--- Task description ---
The response must be a precise copy of the records that follow.

--- Stored data entries ---
__________________________________________________

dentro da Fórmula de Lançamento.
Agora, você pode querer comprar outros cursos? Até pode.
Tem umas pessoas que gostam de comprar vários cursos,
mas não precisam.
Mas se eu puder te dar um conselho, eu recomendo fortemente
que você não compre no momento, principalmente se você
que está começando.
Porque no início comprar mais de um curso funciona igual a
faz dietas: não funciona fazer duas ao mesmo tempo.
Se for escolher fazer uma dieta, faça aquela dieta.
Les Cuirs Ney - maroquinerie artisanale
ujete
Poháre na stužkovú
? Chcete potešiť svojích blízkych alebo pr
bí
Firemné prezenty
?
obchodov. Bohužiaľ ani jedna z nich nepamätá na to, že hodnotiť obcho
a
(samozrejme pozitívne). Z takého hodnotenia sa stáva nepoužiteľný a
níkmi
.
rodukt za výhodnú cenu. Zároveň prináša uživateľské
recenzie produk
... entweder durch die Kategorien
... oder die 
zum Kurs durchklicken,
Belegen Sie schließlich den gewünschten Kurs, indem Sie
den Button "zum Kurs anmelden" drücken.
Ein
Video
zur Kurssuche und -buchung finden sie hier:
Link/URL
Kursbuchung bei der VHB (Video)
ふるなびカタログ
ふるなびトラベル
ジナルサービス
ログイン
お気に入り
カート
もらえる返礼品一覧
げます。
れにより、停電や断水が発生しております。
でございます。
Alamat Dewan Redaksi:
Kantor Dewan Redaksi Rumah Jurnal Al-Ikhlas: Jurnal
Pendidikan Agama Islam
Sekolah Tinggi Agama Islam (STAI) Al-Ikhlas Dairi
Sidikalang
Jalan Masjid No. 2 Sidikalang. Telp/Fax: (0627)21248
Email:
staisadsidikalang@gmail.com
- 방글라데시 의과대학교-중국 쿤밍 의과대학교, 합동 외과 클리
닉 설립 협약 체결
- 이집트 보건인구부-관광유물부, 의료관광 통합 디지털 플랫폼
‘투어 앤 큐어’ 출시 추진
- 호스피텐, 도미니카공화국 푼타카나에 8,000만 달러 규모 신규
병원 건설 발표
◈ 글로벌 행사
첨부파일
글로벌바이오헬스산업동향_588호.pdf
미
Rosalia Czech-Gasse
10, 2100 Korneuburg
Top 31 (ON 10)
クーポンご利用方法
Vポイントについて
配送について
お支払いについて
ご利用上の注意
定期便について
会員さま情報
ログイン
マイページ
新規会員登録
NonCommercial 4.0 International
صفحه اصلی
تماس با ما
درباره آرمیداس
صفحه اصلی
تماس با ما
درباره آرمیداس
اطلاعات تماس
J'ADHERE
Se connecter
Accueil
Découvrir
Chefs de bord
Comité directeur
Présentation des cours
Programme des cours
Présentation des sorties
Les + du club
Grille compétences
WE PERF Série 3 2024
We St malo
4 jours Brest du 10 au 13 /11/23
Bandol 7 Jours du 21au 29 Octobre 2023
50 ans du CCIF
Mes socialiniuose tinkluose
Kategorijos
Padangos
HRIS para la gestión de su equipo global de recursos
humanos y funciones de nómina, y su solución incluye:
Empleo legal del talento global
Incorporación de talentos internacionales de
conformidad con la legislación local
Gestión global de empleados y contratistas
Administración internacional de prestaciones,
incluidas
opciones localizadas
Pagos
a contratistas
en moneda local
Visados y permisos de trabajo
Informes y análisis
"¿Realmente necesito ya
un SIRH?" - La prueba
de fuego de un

__________________________________________________

--- Problem solution ---
dentro da Fórmula de Lançamento.
Agora, você pode querer comprar outros cursos? Até pode.
Tem umas pessoas que gostam de comprar vários cursos,
mas não precisam.
Mas se eu puder te dar um conselho, eu recomendo fortemente
que você não compre no momento, principalmente se você
que está começando.
Porque no início comprar mais de um curso funciona igual a
faz dietas: não funciona fazer duas ao mesmo tempo.
Se for escolher fazer uma dieta, faça aquela dieta.
Les Cuirs Ney - maroquinerie artisanale
ujete
Poháre na stužkovú
? Chcete potešiť svojích blízkych alebo pr
bí
Firemné prezenty
?
obchodov. Bohužiaľ ani jedna z nich nepamätá na to, že hodnotiť obcho
a
(samozrejme pozitívne). Z takého hodnotenia sa stáva nepoužiteľný a
níkmi
.
rodukt za výhodnú cenu. Zároveň prináša uživateľské
recenzie produk
... entweder durch die Kategorien
... oder die 
zum Kurs durchklicken,
Belegen Sie schließlich den gewünschten Kurs, indem Sie
den Button "zum Kurs anmelden" drücken.
Ein
Video
zur Kurssuche und -buchung finden sie hier:
Link/URL
Kursbuchung bei der VHB (Video)
ふるなびカタログ
ふるなびトラベル
ジナルサービス
ログイン
お気に入り
カート
もらえる返礼品一覧
げます。
れにより、停電や断水が発生しております。
でございます。
Alamat Dewan Redaksi:
Kantor Dewan Redaksi Rumah Jurnal Al-Ikhlas: Jurnal
Pendidikan Agama Islam
Sekolah Tinggi Agama Islam (STAI) Al-Ikhlas Dairi
Sidikalang
Jalan Masjid No. 2 Sidikalang. Telp/Fax: (0627)21248
Email:
staisadsidikalang@gmail.com
- 방글라데시 의과대학교-중국 쿤밍 의과대학교, 합동 외과 클리
닉 설립 협약 체결
- 이집트 보건인구부-관광유물부, 의료관광 통합 디지털 플랫폼
‘투어 앤 큐어’ 출시 추진
- 호스피텐, 도미니카공화국 푼타카나에 8,000만 달러 규모 신규
병원 건설 발표
◈ 글로벌 행사
첨부파일
글로벌바이오헬스산업동향_588호.pdf
미
Rosalia Czech-Gasse
10, 2100 Korneuburg
Top 31 (ON 10)
クーポンご利用方法
Vポイントについて
配送について
お支払いについて
ご利用上の注意
定期便について
会員さま情報
ログイン
マイページ
新規会員登録
NonCommercial 4.0 International
صفحه اصلی
تماس با ما
درباره آرمیداس
صفحه اصلی
تماس با ما
درباره آرمیداس
اطلاعات تماس
J'ADHERE
Se connecter
Accueil
Découvrir
Chefs de bord
Comité directeur
Présentation des cours
Programme des cours
Présentation des sorties
Les + du club
Grille compétences
WE PERF Série 3 2024
We St malo
4 jours Brest du 10 au 13 /11/23
Bandol 7 Jours du 21au 29 Octobre 2023
50 ans du CCIF
Mes socialiniuose tinkluose
Kategorijos
Padangos
HRIS para la gestión de su equipo global de recursos
humanos y funciones de nómina, y su solución incluye:
Empleo legal del talento global
Incorporación de talentos internacionales de
conformidad con la legislación local
Gestión global de empleados y contratistas
Administración internacional de prestaciones,
incluidas
opciones localizadas
Pagos
a contratistas
en moneda local
Visados y permisos de trabajo
Informes y análisis
"¿Realmente necesito ya
un SIRH?" - La prueba
de fuego de un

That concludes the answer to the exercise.